[ExI] The symbol grounding problem in strong AI

Stathis Papaioannou stathisp at gmail.com
Tue Dec 15 13:26:09 UTC 2009


2009/12/15 Gordon Swobe <gts_2000 at yahoo.com>:

> Crick (1994) proposed tentatively that the neuronal correlates of consciousness may be found in neuronal firings in the 40hz range in networks of the thalamocortical system, specifically in connections between the thalamus and layers four and six of the cortex. Searle applauds this sort of research program (he references Crick's hypothesis in his own paper on consciousness) because on his view we need to understand how the brain does the consciousness trick before we can understand how it does the symbol grounding trick.
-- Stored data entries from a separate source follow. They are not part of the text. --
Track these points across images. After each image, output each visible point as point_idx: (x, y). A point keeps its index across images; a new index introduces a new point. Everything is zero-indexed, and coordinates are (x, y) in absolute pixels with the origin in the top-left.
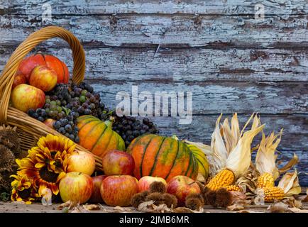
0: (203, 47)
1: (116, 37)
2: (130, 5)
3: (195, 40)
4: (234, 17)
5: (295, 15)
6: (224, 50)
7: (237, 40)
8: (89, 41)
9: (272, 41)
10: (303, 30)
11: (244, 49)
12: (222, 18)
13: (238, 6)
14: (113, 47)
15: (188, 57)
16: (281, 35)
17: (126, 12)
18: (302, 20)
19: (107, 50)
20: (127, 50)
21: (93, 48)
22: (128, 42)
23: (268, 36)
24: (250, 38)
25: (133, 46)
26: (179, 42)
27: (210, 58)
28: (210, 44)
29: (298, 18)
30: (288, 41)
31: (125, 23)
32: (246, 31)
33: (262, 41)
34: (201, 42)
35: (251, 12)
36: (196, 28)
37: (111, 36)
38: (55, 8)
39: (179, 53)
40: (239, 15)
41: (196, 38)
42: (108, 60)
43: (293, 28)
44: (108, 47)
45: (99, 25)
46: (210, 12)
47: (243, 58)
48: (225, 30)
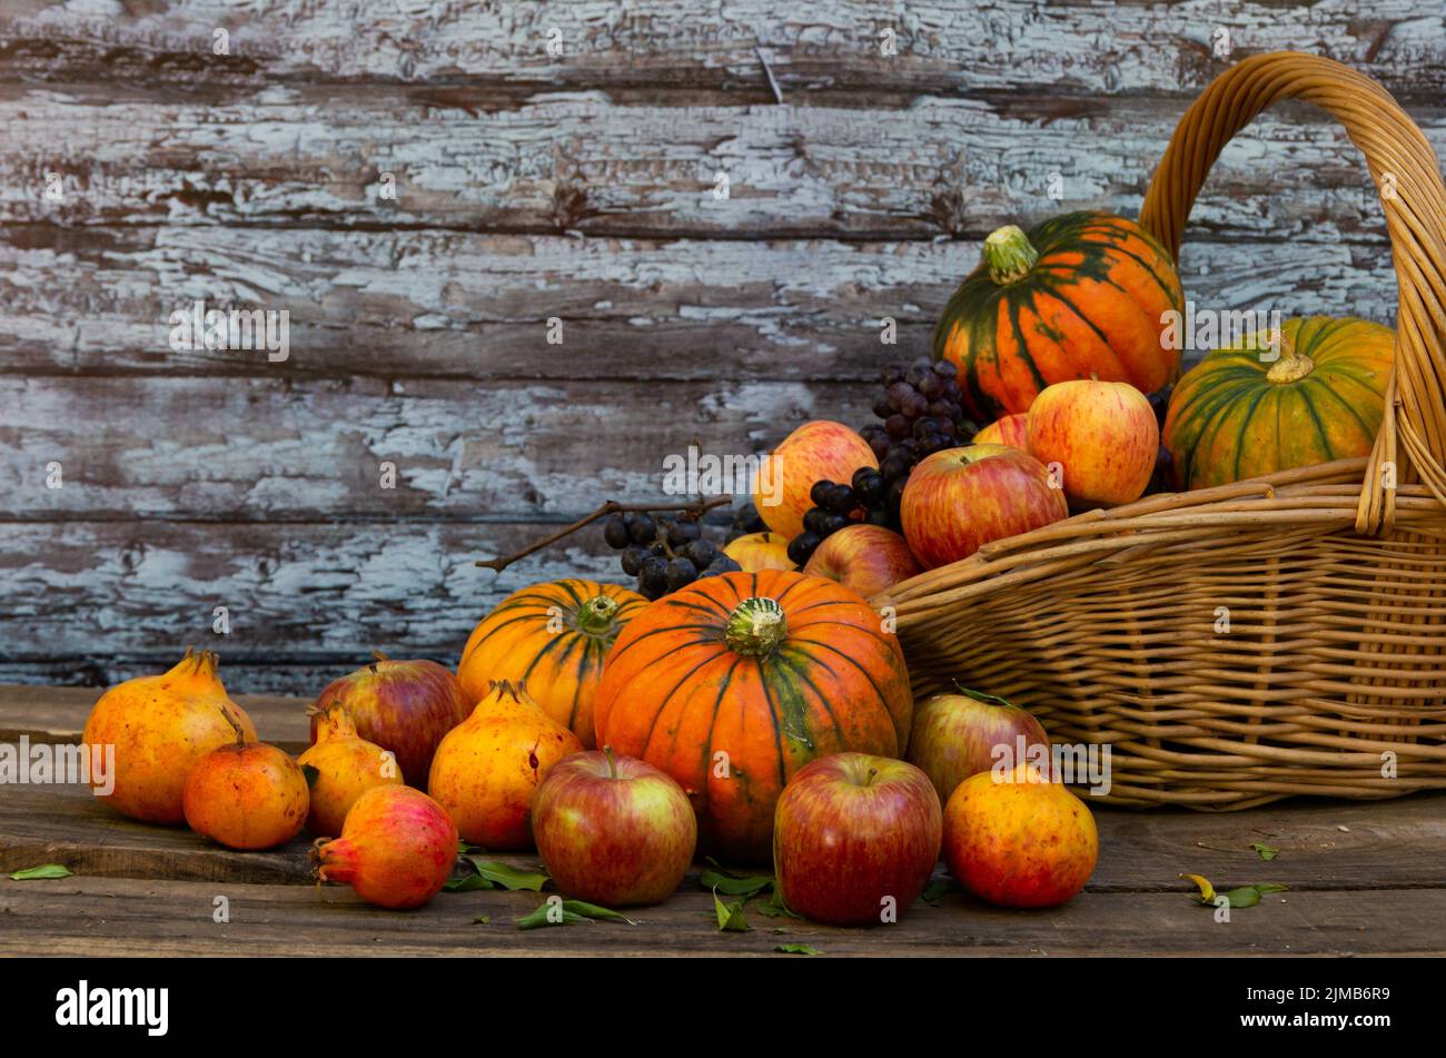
0: (547, 87)
1: (940, 136)
2: (871, 278)
3: (586, 119)
4: (408, 218)
5: (142, 225)
6: (453, 75)
7: (398, 117)
8: (1058, 123)
9: (245, 109)
10: (105, 154)
11: (366, 79)
12: (462, 218)
13: (394, 266)
14: (951, 90)
15: (617, 46)
16: (204, 136)
17: (890, 247)
18: (111, 201)
19: (981, 80)
20: (889, 81)
21: (1043, 89)
22: (885, 114)
23: (261, 132)
24: (340, 125)
25: (862, 96)
26: (655, 112)
27: (520, 38)
28: (518, 105)
29: (128, 211)
30: (174, 109)
31: (895, 198)
32: (357, 156)
33: (290, 112)
34: (558, 111)
35: (337, 238)
36: (581, 175)
37: (959, 140)
38: (1214, 270)
39: (659, 63)
40: (388, 227)
41: (582, 129)
42: (978, 32)
43: (151, 165)
44: (975, 94)
45: (1015, 190)
46: (514, 242)
47: (373, 36)
48: (450, 161)
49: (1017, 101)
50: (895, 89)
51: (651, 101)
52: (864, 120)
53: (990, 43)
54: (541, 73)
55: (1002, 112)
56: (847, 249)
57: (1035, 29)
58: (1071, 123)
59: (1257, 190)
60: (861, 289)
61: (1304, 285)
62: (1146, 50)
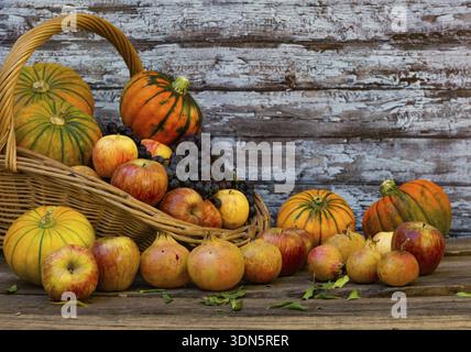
49: (312, 45)
50: (273, 42)
51: (193, 46)
52: (263, 52)
53: (303, 26)
54: (158, 38)
55: (308, 49)
56: (258, 94)
57: (318, 21)
58: (331, 51)
59: (393, 73)
60: (263, 107)
61: (409, 103)
62: (355, 27)
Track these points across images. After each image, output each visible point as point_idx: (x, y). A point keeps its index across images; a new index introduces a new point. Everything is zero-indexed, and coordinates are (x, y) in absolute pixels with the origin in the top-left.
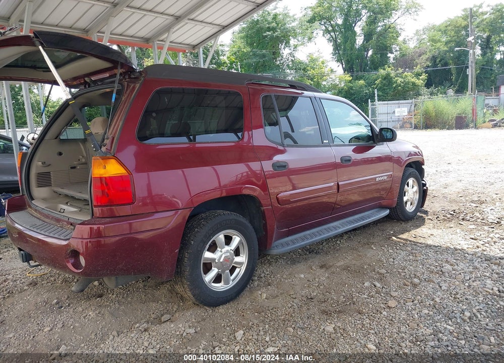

The technical details of how the brain produces consciousness are of
course important, but they are not relevant to the philosophical
argument. Searle admits that the brain can be simulated by a computer,
but he doesn't think this simulation would give rise to consciousness:

http://users.ecs.soton.ac.uk/harnad/Papers/Py104/searle.comp.html

<The answer to 3. seems to me equally obviously "Yes", at least on a
natural interpretation. That is, naturally interpreted, the question
means: Is there some description of the brain such that under that
description you could do a computational simulation of the operations
of the brain. But since according to Church's thesis, anything that
can be given a precise enough characterization as a set of steps can
be simulated on a digital computer, it follows trivially that the
question has an affirmative answer. The operations of the brain can be
simulated on a digital computer in the same sense in which weather
systems, the behavior of the New York stock market or the pattern of
airline flights over Latin America can. So our question is not, "Is
the mind a program?" The answer to that is, "No". Nor is it, "Can the
brain be simulated?" The answer to that is, "Yes". The question is,
"Is the brain a digital computer?" And for purposes of this discussion
I am taking that question as equivalent to: "Are brain processes
computational?">

So, Searle allows that the behaviour of a neuron could be copied by a
computer program, but that this artificial neuron would lack the
essential ingredient for consciousness. This claim can be refuted with
a purely analytic argument, valid independently of any empirical fact
about the brain. The argument consists in considering what you would
experience if part of your brain were replaced with artificial neurons
that are functionally equivalent but (for the purpose of the reductio)
lacking in the the essential ingredient of consciousness.